_Exercise:_ Isolate every line in the data with the string "size" and copy it.

-------- Available records

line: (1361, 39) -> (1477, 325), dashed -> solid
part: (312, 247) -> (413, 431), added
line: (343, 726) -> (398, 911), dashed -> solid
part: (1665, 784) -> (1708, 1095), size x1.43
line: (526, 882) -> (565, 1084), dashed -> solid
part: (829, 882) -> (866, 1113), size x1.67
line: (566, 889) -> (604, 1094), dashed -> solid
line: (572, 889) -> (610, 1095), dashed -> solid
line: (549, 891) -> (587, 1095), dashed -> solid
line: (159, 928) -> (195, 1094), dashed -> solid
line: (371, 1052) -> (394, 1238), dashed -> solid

----------------
-------- Available records

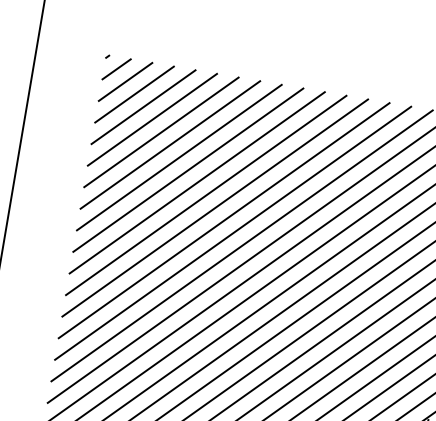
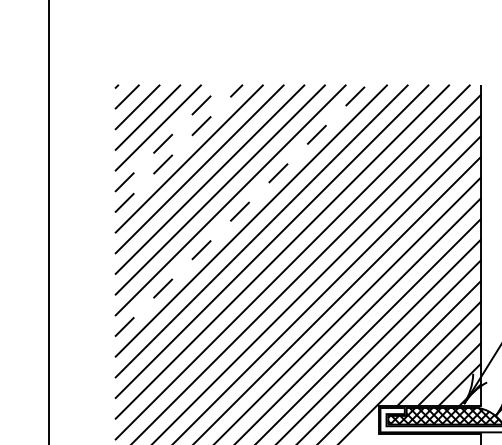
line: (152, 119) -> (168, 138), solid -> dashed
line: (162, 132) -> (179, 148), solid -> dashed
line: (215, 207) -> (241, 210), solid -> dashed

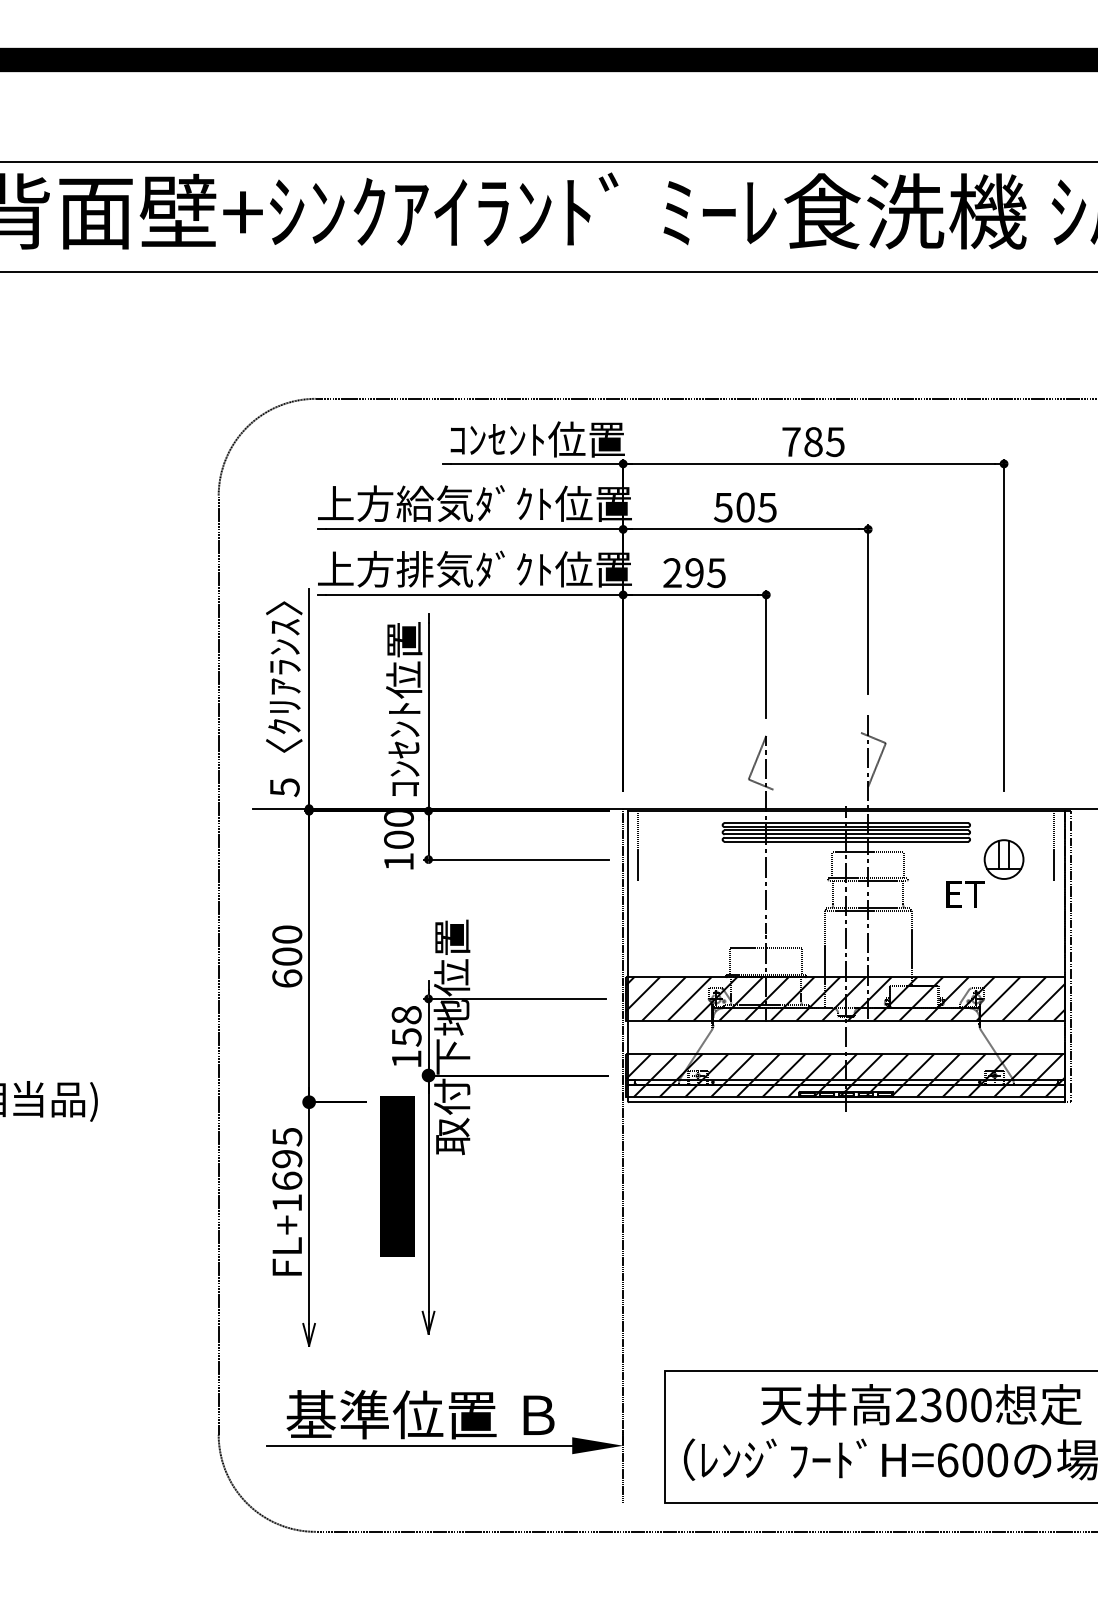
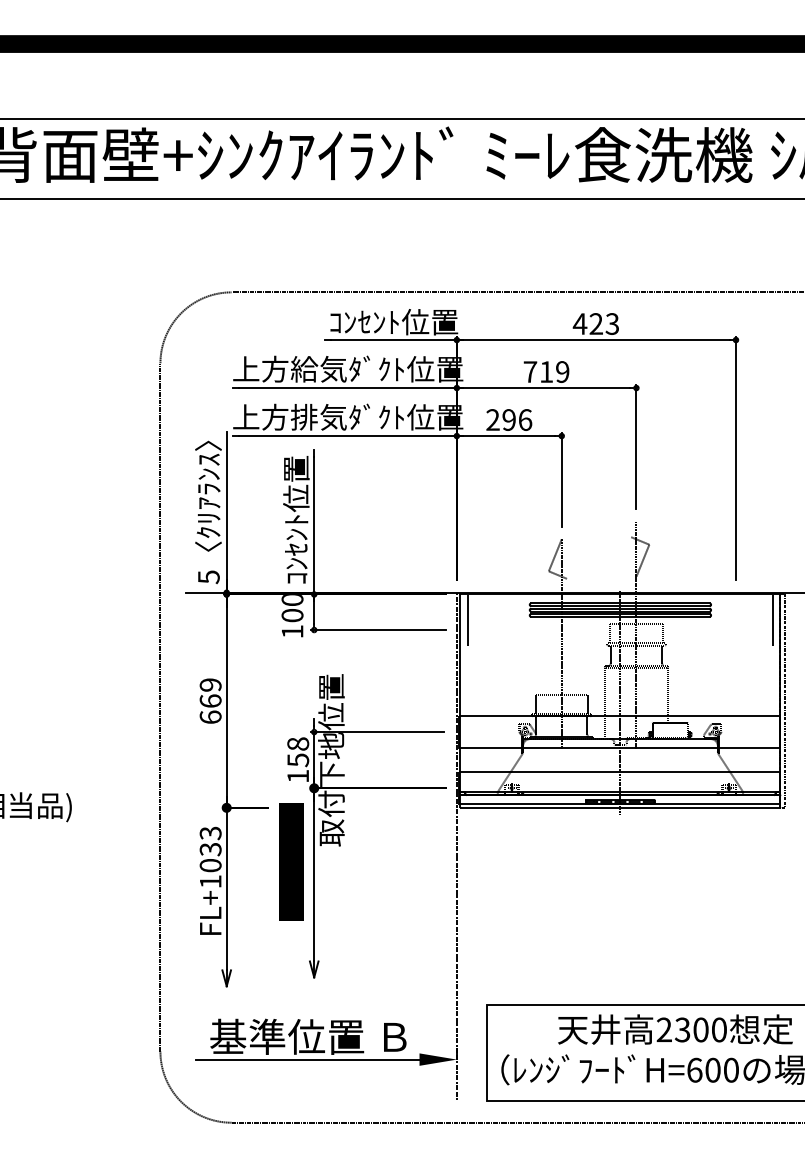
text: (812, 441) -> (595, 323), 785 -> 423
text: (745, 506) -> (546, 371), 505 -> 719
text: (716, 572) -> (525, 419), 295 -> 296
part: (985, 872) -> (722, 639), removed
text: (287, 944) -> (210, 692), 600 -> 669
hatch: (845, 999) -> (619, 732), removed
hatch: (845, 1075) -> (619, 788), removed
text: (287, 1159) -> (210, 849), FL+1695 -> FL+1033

----------------

_Expected answer:_
part: (1665, 784) -> (1708, 1095), size x1.43
part: (829, 882) -> (866, 1113), size x1.67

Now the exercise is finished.